═══ EXCERPTED DATA

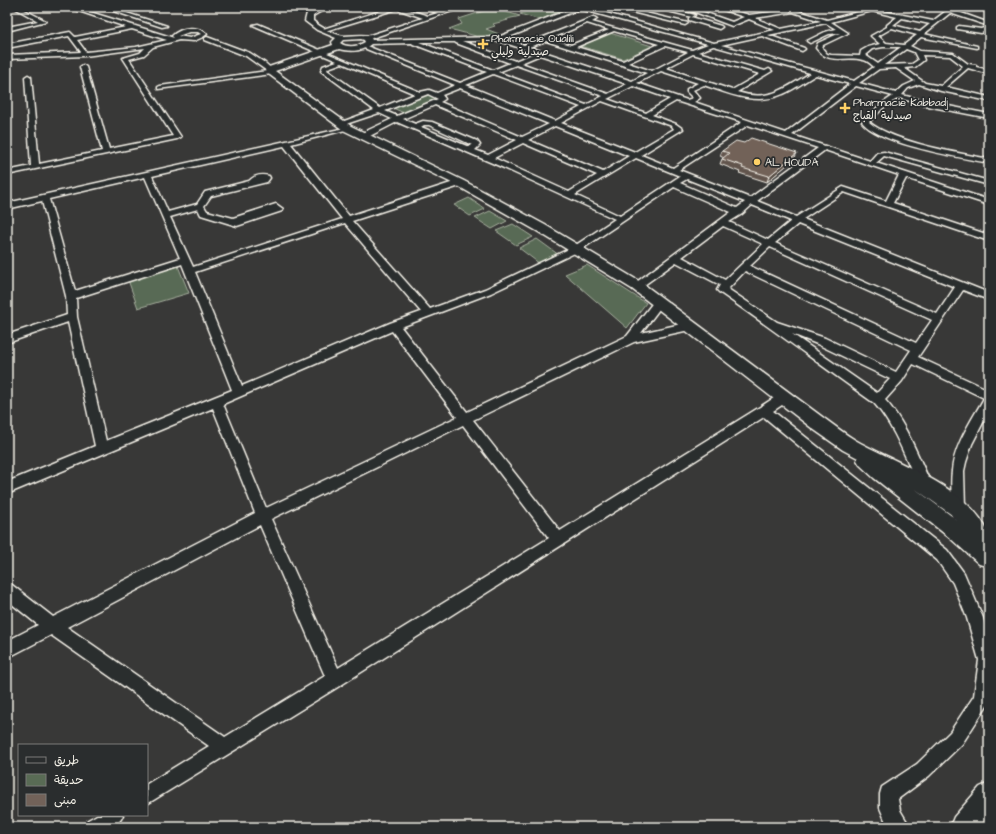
<svg xmlns="http://www.w3.org/2000/svg" width="996" height="834" viewBox="0 0 996 834" font-family="'Architects Daughter','Playpen Sans Arabic',sans-serif">
<style>
.green{fill:#596b55;stroke:#a6ae9e}
.lines{fill:none;stroke-linecap:round;stroke-linejoin:round}
.street-casing{stroke:#f4f1e8;stroke-width:3}
.secondary-casing{stroke:#f4f1e8;stroke-width:3}
.street{fill:#2a2d2e;fill-rule:evenodd}
.secondary{fill:#2a2d2e;fill-rule:evenodd}
.wall{fill:#62544d;stroke:#f4f1e8}
.shaded-wall{fill:#50453e;stroke:#f4f1e8}
.building{fill:#726259;stroke:#f4f1e8}
.poi-dot{fill:#ffd166;stroke:#2a2d2e;stroke-width:1.5}
.labels{text-anchor:middle;dominant-baseline:central;stroke-width:3.5;stroke-linejoin:round;paint-order:stroke}
.far-poi-label{font-size:11px;fill:#f4f1e8;stroke:#2a2d2e;text-anchor:start}
</style>
<rect width="100%" height="100%" fill="#383837"/>
<filter id="ink" filterUnits="userSpaceOnUse"><feTurbulence type="fractalNoise" baseFrequency=".025" numOctaves="2"/><feDisplacementMap in="SourceGraphic" scale="8" xChannelSelector="R" yChannelSelector="G"/><feConvolveMatrix kernelMatrix="1 2 1 2 8 2 1 2 1" color-interpolation-filters="sRGB"/></filter>
<g filter="url(#ink)">
<path class="green" d="M517,7H569L540,20L520,14L529,10Z
M493,8L520,16C515,18 511,17 506,20H508L493,24L495,26L486,29L499,34L497,36H476L449,29L462,24L459,19Z
M610,33L652,46L623,59L580,46Z
M427,93L440,99L406,114L393,108Z
M469,198L485,209L470,216L454,205Z
M490,211L507,221L492,229L475,218Z
M513,224L533,237L516,245L496,231Z
M537,239L559,255L540,264L519,248Z
M587,265L646,303L627,328L565,274Z
M178,266L189,293L138,308L128,280Z"/>
<g class="lines">
<g class="street-casing">
<path id="street" d="M13,7H19L46,21L7,31V27L38,21Z
M67,7H74L174,38L172,36C181,27 198,25 207,34L203,37L194,41L179,40L153,47L144,55L129,59L181,137L177,139L7,175V171L31,166L25,77L28,75L31,77L39,164L102,151L80,67L83,65L86,67L109,149L173,136L123,58L140,53L145,48L85,56L7,59V55L81,52L69,36L7,48V44L70,32L75,37L126,27ZM132,29L167,40L136,47L86,52L77,40ZM189,32H198L201,34L190,38L178,36Z
M101,7H108L167,26L162,27Z
M393,7H401L428,16L438,13L422,7C429,7 438,12 445,11C452,10 457,7 464,7L366,40L363,38L364,37L423,18L397,9L325,31L320,30Z
M576,7H584L714,43L775,30L749,19L732,26L682,7H689L732,22L744,17L715,7H722L749,15L793,9L827,20L877,7H884L878,10L933,21L946,11L937,7L949,9L951,7H956L953,10L989,23V30L981,33L957,29V27L959,26L981,29L989,26L950,13L924,34L977,46V48L921,37L910,46L920,51L953,53L968,64L976,65V67L989,70V74L968,68L946,87L989,97V101L941,91L919,84L908,88L902,95L933,103L989,114V118L932,107L899,98L885,106L869,122C892,142 958,153 989,159V163C959,157 881,145 862,122L881,104L893,96L856,86L792,135L870,161L877,153L884,152L989,181V185L884,156L876,163L989,200V205L906,178L893,203L989,235V241L844,192L803,219L989,293V300L963,290L918,357L989,390V411L972,444L966,462L964,471L965,508L963,518L958,520L953,518L951,514C953,500 950,485 952,471C954,445 972,420 984,398L913,364L902,381L885,400C907,424 919,459 933,488L931,492L926,494L921,492C907,462 896,428 874,403C822,366 771,328 719,292L717,290L720,285L676,262L640,288H634L632,286L634,284L731,212L674,187L579,251L491,293L401,327L467,412L627,336L655,300H663L664,302L663,304L641,333L690,322L694,323L695,326L694,329L634,342L473,420L560,531L760,407C768,403 778,392 788,395L790,398L788,401L773,411L947,550L964,573L983,618L989,639V702L962,744L929,776L898,799L900,810L910,827H888L880,808V794L882,787L917,764L950,732L974,696L979,660L967,618L953,583L937,560L764,417L341,685L147,804V784L209,746L51,635L7,658V641L38,625L7,600V583L12,585L53,617L255,513L213,408L7,494V482L95,446L68,322L7,343V335L67,315L66,296L42,201L7,209V203L349,127V129L291,144L349,216L457,181H463L464,183L463,185L352,221L430,309L485,289L573,247L615,219L504,168L397,122L366,138H360V134L392,119L379,113L343,125H339V123L374,110L321,71L323,66L337,61L253,25L258,24L420,92L429,90L437,93L455,85L359,46L364,45L460,83L487,72L413,44L412,43L369,44L366,42L369,40L498,37ZM580,9L708,44L692,50L592,22L597,19L594,17L524,45L504,39ZM872,11L897,17L887,25V27L871,36L880,44L868,47L861,51L860,56L831,55L827,54L822,48L823,45L848,33L831,22ZM793,12L821,21L781,29L755,18ZM902,18L930,24L920,32L893,25ZM587,23L609,30L571,45L550,39ZM826,23L836,29L825,32L807,41L810,43L829,34L840,33L818,43L816,48C830,66 844,55 863,60C867,60 871,64 874,67L854,81L721,45L762,36L802,51L805,49L804,48L768,35ZM892,28L917,35L904,45L886,43L878,36ZM614,31L659,44L623,61L576,47ZM462,41H499L535,53L515,61ZM546,41L647,73L632,81L529,47ZM419,42H455L456,43L510,63L493,70ZM665,46L688,52L652,71L628,63ZM713,46H714L810,73C785,89 768,102 737,92L772,71L769,69L765,71L698,52ZM883,47H901L878,64L865,55L872,49ZM906,49L914,52L918,60L912,64L884,65ZM693,54L760,74L732,90L666,68ZM540,55L627,84L608,94L521,63ZM922,55L950,56L963,66L941,86L925,83L904,68L915,67L924,60ZM342,63L415,94L380,108L327,70L328,68ZM516,65L603,96L586,105L498,72ZM896,68L915,81L904,86L896,93L859,83L879,69ZM661,71L698,83L687,89V92L693,98L687,100L637,83ZM493,74L581,107L555,121L466,85ZM816,75L850,84L786,133L694,102L700,98L693,90L704,85C730,94 757,106 783,94C795,89 805,81 816,75ZM633,86L670,99L646,113L607,99ZM460,88L549,124L522,137L440,102L445,99L442,95ZM428,94L438,99L397,116L385,111ZM602,101L672,126L674,129L635,152L561,123ZM676,101L742,122L673,168L641,155L683,129L676,124L652,115ZM435,105L517,140L488,155L475,150L480,145L477,141L432,122L423,121L415,124L403,119ZM424,125H429L472,145L469,147L421,127ZM748,125L818,148L750,198L679,170ZM555,126L629,156L603,172L528,140ZM523,143L597,175L569,192L494,158ZM284,146L342,219L193,267L170,217L198,209L201,215L237,226L282,211L283,209L276,204L233,218L207,211L204,206L211,196L267,182L270,178L269,176C261,174 255,175 249,181L205,192L197,204L168,212L152,176ZM825,150L899,175L886,201L843,187L796,217L757,201ZM636,158L680,176L620,216L575,195ZM145,177L180,258L75,291L49,199ZM687,179L745,202L737,208L680,183ZM752,205L791,221L768,240L729,222L742,214ZM345,223L421,312L390,323L242,386L195,272ZM798,224L955,287L937,314L775,243ZM723,226L763,244L725,280L682,257ZM770,247L932,320L916,343L750,266ZM182,264L232,390L106,441L77,317L76,298ZM745,271L911,350L896,372L825,338L777,322L728,289ZM392,331L457,417L266,508L223,404ZM792,334L817,344L890,379L877,393ZM463,425L549,538L338,668L271,519ZM260,525L325,676L225,737L67,627Z
M611,7H620L688,23L685,25Z
M667,7H673L671,9L695,15L692,17L664,10V8Z
M691,17L721,26L722,27L719,29L689,20V18Z
M207,37L250,53L265,63L275,72L272,74L158,89V87L160,86L267,71L246,56L205,40V38Z
M97,815H123C117,831 100,827 85,827L88,820Z"/>
</g>
<g class="secondary-casing">
<path id="secondary" d="M320,7H328L313,16V21C320,27 334,35 344,36C353,36 361,34 370,36L373,42C364,52 351,52 339,49L275,71L351,126L464,181L545,225L642,283L825,419C835,426 845,434 855,440C895,463 971,488 988,533C992,542 989,557 989,567L979,564L950,538L874,478L860,465L857,460L858,458L843,450L813,429L632,289L537,231L456,185L343,130L266,72L265,70L266,68L333,45L332,42L336,38L317,30L305,21L307,13ZM361,39L364,40L365,42C357,47 347,48 340,43L343,40ZM914,488L952,515L957,520Z
M989,783V817L981,827H950L954,817L980,787Z"/>
</g>
<use href="#street" class="street"/>
<use href="#secondary" class="secondary"/>
</g>
<path class="wall" d="M722,151L794,159L767,182L739,173L740,172L720,164L722,159L724,158L720,156Z"/>
<path class="shaded-wall" d="M797,153L794,159L767,182L769,176Z"/>
<path class="building" d="M751,138L797,153L769,176L742,168L743,166L722,159L729,153L722,151L736,141L744,143Z"/>
</g>
<g class="poi-dot">
<path d="M481 38h4v4h4v4h-4v4h-4v-4h-4v-4h4z"/>
<path d="M843 102h4v4h4v4h-4v4h-4v-4h-4v-4h4z"/>
<circle cx="757" cy="162" r="4"/>
</g>
<g class="labels">
<g class="far-poi-label">
<text x="491" y="38">Pharmacie Oualili<tspan x="491" dy="13">صيدلية وليلي</tspan></text>
<text x="853" y="102">Pharmacie Kabbadj<tspan x="853" dy="13">صيدلية القباج</tspan></text>
<text x="765" y="162">AL HOUDA</text>
</g>
</g>
<rect width="996" height="834" fill="none" stroke="#2a2d2e" stroke-width="24"/>
<rect x="12" y="12" width="972" height="810" fill="none" stroke="#f4f1e8" stroke-width="1.5" filter="url(#ink)"/>
<rect x="18" y="744" width="130" height="72" fill="#2a2d2e" stroke="#7b7b78"/>
<rect x="26" y="757" width="20" height="6" fill="#2a2d2e" stroke="#7b7b78"/>
<text x="54" y="764" font-size="12" fill="#f4f1e8">طريق</text>
<rect x="26" y="774" width="20" height="12" fill="#596b55" stroke="#7b7b78"/>
<text x="54" y="784" font-size="12" fill="#f4f1e8">حديقة</text>
<rect x="26" y="794" width="20" height="12" fill="#726259" stroke="#7b7b78"/>
<text x="54" y="804" font-size="12" fill="#f4f1e8">مبنى</text>
</svg>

══════

- _TASK DIRECTIONS_: Your task is to copy each line of the listing that holds the word "green".

- _RESPONSE TO THE TASK_:
.green{fill:#596b55;stroke:#a6ae9e}
<path class="green" d="M517,7H569L540,20L520,14L529,10Z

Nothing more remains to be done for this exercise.